(Extracted data entries)
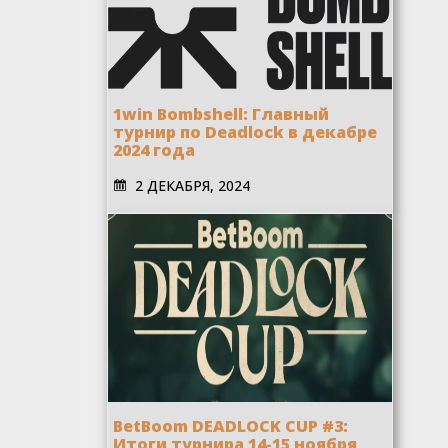
1win Bombshell: Главный
турнир по Deadlock в декабре
2024 года
2 ДЕКАБРЯ, 2024
BetBoom DEADLOCK CUP #3:
Итоги турнира 14-15 ноября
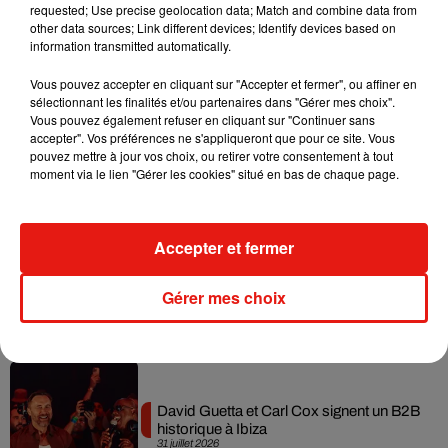
requested; Use precise geolocation data; Match and combine data from
Il y a 10 ans, DJ Snake changeait de
other data sources; Link different devices; Identify devices based on
dimension avec son premier...
6 août 2026
information transmitted automatically.
Vous pouvez accepter en cliquant sur "Accepter et fermer", ou affiner en
sélectionnant les finalités et/ou partenaires dans "Gérer mes choix".
Vous pouvez également refuser en cliquant sur "Continuer sans
accepter". Vos préférences ne s'appliqueront que pour ce site. Vous
Fred again.. et Latin Mafia dévoilent enfin
pouvez mettre à jour vos choix, ou retirer votre consentement à tout
leur mixtape créée en...
moment via le lien "Gérer les cookies" situé en bas de chaque page.
3 août 2026
Accepter et fermer
Swedish House Mafia et Lykke Li
Gérer mes choix
dévoilent « Happiness Is So Sad »
31 juillet 2026
David Guetta et Carl Cox signent un B2B
historique à Ibiza
31 juillet 2026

## [TASK DESCRIPTION]
The answer must be every line of the records that contains the word "dévoilent".

## [ANSWER SECTION]
Fred again.. et Latin Mafia dévoilent enfin
dévoilent « Happiness Is So Sad »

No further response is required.